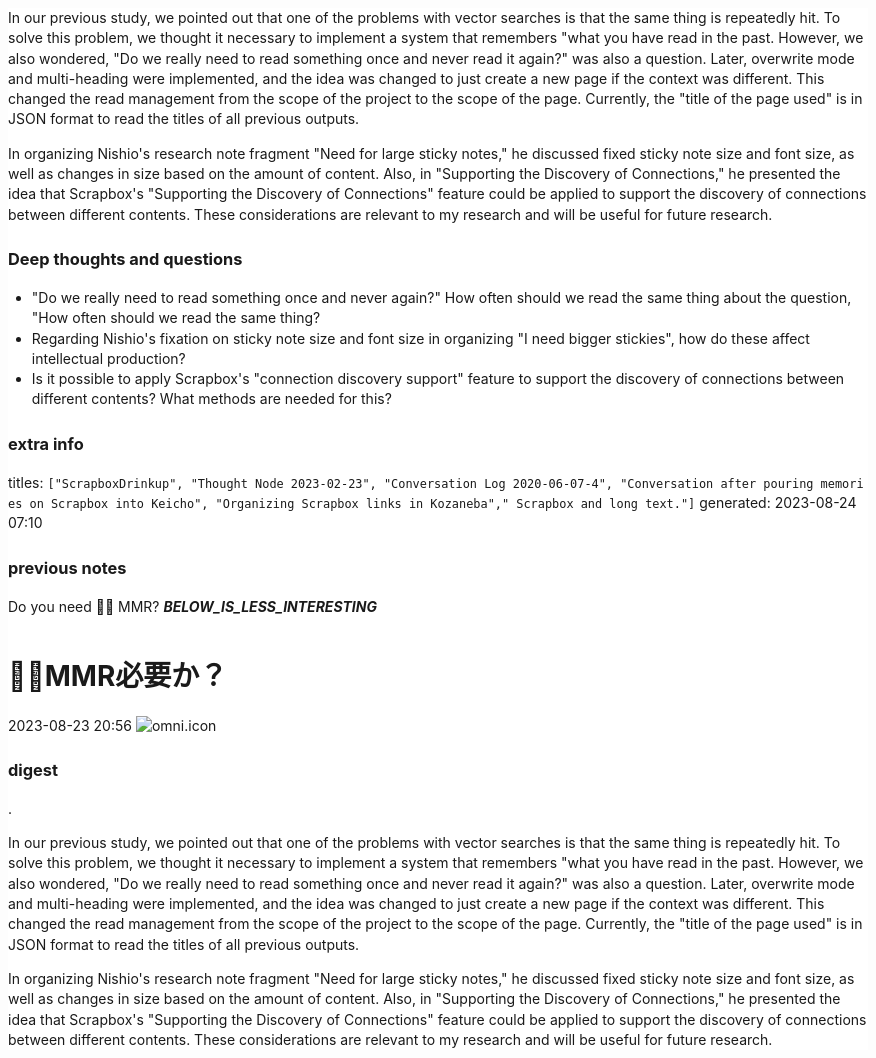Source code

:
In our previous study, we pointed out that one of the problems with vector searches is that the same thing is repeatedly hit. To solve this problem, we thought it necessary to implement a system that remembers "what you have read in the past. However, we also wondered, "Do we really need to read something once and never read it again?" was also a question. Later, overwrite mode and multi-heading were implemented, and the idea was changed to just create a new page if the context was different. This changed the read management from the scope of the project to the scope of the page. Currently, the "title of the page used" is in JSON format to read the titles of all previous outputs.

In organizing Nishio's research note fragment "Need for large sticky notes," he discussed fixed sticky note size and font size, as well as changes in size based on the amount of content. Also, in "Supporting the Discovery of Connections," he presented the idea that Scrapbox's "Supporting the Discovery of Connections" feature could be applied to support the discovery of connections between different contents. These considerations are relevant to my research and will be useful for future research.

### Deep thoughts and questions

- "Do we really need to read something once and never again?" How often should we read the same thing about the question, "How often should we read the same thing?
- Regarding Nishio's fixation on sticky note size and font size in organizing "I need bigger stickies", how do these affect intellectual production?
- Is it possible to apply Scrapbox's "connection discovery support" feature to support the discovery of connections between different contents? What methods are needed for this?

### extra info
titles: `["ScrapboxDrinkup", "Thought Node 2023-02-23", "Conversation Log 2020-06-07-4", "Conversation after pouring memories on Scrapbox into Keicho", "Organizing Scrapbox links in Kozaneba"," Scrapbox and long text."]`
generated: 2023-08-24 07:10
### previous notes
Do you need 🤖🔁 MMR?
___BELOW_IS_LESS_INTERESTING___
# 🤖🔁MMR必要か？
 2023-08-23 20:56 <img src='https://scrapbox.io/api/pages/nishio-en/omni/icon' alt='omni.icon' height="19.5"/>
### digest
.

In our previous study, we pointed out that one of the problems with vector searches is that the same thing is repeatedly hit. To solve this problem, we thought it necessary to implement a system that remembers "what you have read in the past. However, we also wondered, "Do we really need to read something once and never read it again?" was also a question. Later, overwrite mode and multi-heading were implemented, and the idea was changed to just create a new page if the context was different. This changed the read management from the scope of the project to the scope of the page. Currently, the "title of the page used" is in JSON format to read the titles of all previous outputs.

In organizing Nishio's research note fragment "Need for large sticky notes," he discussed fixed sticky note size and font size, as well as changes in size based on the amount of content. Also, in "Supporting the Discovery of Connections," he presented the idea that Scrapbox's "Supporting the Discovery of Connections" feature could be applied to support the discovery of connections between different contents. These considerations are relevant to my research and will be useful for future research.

=-=-=-=-=

Your reply should consist only of the lines running from the line with "- Is it possible" to the end of the listing, retyped exactly.

## Solution below
- Is it possible to apply Scrapbox's "connection discovery support" feature to support the discovery of connections between different contents? What methods are needed for this?

### extra info
titles: `["ScrapboxDrinkup", "Thought Node 2023-02-23", "Conversation Log 2020-06-07-4", "Conversation after pouring memories on Scrapbox into Keicho", "Organizing Scrapbox links in Kozaneba"," Scrapbox and long text."]`
generated: 2023-08-24 07:10
### previous notes
Do you need 🤖🔁 MMR?
___BELOW_IS_LESS_INTERESTING___
# 🤖🔁MMR必要か？
 2023-08-23 20:56 <img src='https://scrapbox.io/api/pages/nishio-en/omni/icon' alt='omni.icon' height="19.5"/>
### digest
.

In our previous study, we pointed out that one of the problems with vector searches is that the same thing is repeatedly hit. To solve this problem, we thought it necessary to implement a system that remembers "what you have read in the past. However, we also wondered, "Do we really need to read something once and never read it again?" was also a question. Later, overwrite mode and multi-heading were implemented, and the idea was changed to just create a new page if the context was different. This changed the read management from the scope of the project to the scope of the page. Currently, the "title of the page used" is in JSON format to read the titles of all previous outputs.

In organizing Nishio's research note fragment "Need for large sticky notes," he discussed fixed sticky note size and font size, as well as changes in size based on the amount of content. Also, in "Supporting the Discovery of Connections," he presented the idea that Scrapbox's "Supporting the Discovery of Connections" feature could be applied to support the discovery of connections between different contents. These considerations are relevant to my research and will be useful for future research.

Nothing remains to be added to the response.